Texas hospitals can’t shut off the external pressures pushing them into EMR adoption, but they can do it more successfully by learning from one another. Odessa Regional and Midland Memorial are drawing on experience from collaborative efforts of all sorts as they prepare their organizations for the change.
Odessa is part of Iasis Healthcare, which operates 18 hospitals in Texas and five other states. The health system implemented the Cerner EMR at two of its facilities thus far, in April and July. Odessa staff met with those facilities for three days to learn their lessons leading up to go-live, and volunteered staff as resources for the second implementation, said Gerig. Once Midland aids Odessa next month, the battle-tested Odessa staff moves to the Midland effort as the chain of collaboration continues.
In addition to that cross-pollination, Midland and Odessa Regional learned from a third Cerner implementation earlier this year at Medical Center Hospital in Odessa. Some physicians on staff at that hospital also are on staff at one or both of the others and have been using the Medical Center system, and their experiences are entering into decisions on what to make sure gets done in the coming go-lives.

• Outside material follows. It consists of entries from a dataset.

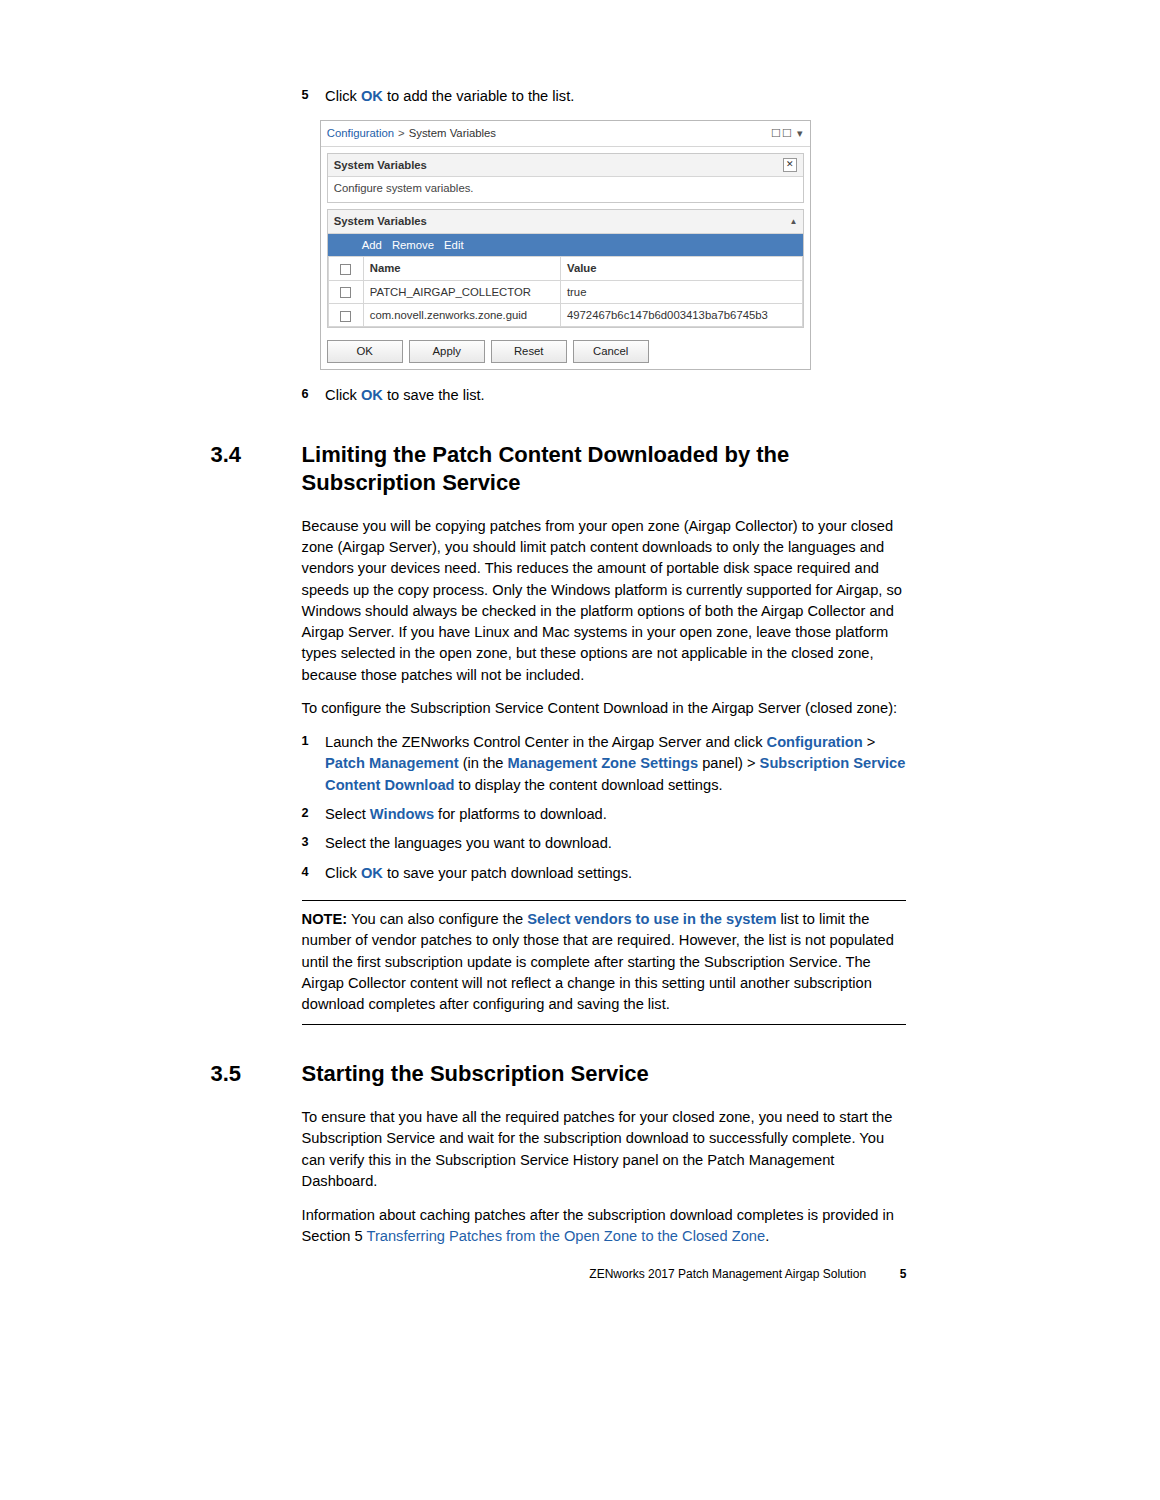5 Click OK to add the variable to the list.
Configuration>System Variables
☐☐ ▾
System Variables ✕
Configure system variables.
System Variables ▲
Add Remove Edit
| | Name | Value |
| --- | --- | --- |
| | PATCH_AIRGAP_COLLECTOR | true |
| | com.novell.zenworks.zone.guid | 4972467b6c147b6d003413ba7b6745b3 |
OK
Apply
Reset
Cancel
6 Click OK to save the list.
3.4 Limiting the Patch Content Downloaded by the Subscription Service
Because you will be copying patches from your open zone (Airgap Collector) to your closed zone (Airgap Server), you should limit patch content downloads to only the languages and vendors your devices need. This reduces the amount of portable disk space required and speeds up the copy process. Only the Windows platform is currently supported for Airgap, so Windows should always be checked in the platform options of both the Airgap Collector and Airgap Server. If you have Linux and Mac systems in your open zone, leave those platform types selected in the open zone, but these options are not applicable in the closed zone, because those patches will not be included.
To configure the Subscription Service Content Download in the Airgap Server (closed zone):
1 Launch the ZENworks Control Center in the Airgap Server and click Configuration > Patch Management (in the Management Zone Settings panel) > Subscription Service Content Download to display the content download settings.
2 Select Windows for platforms to download.
3 Select the languages you want to download.
4 Click OK to save your patch download settings.
NOTE: You can also configure the Select vendors to use in the system list to limit the number of vendor patches to only those that are required. However, the list is not populated until the first subscription update is complete after starting the Subscription Service. The Airgap Collector content will not reflect a change in this setting until another subscription download completes after configuring and saving the list.
3.5 Starting the Subscription Service
To ensure that you have all the required patches for your closed zone, you need to start the Subscription Service and wait for the subscription download to successfully complete. You can verify this in the Subscription Service History panel on the Patch Management Dashboard.
Information about caching patches after the subscription download completes is provided in Section 5 Transferring Patches from the Open Zone to the Closed Zone.
ZENworks 2017 Patch Management Airgap Solution 5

Iasis created a corporate-level board of specialists from each facility to help develop effective workflow, including training in customizing the new EMR in ways that weren’t possible in the past, Gerig said. One big event is a physician favorites fair, where practitioners are walked through the steps of creating their own priority data displays, which then will be in place before they ever sign on to the new system. The docs using the Medical Center EMR have done that already and can add their feedback, she said.
These collaborations can take any number of forms even for standalone or small-scale health systems. Menkiena has seen individual organizations come together as a limited-liability corporation to pool their efforts to select and implement a common EMR. Additionally, she said, non-affiliated organizations have created an umbrella entity supplying shared services for EMR selection, implementation and networking.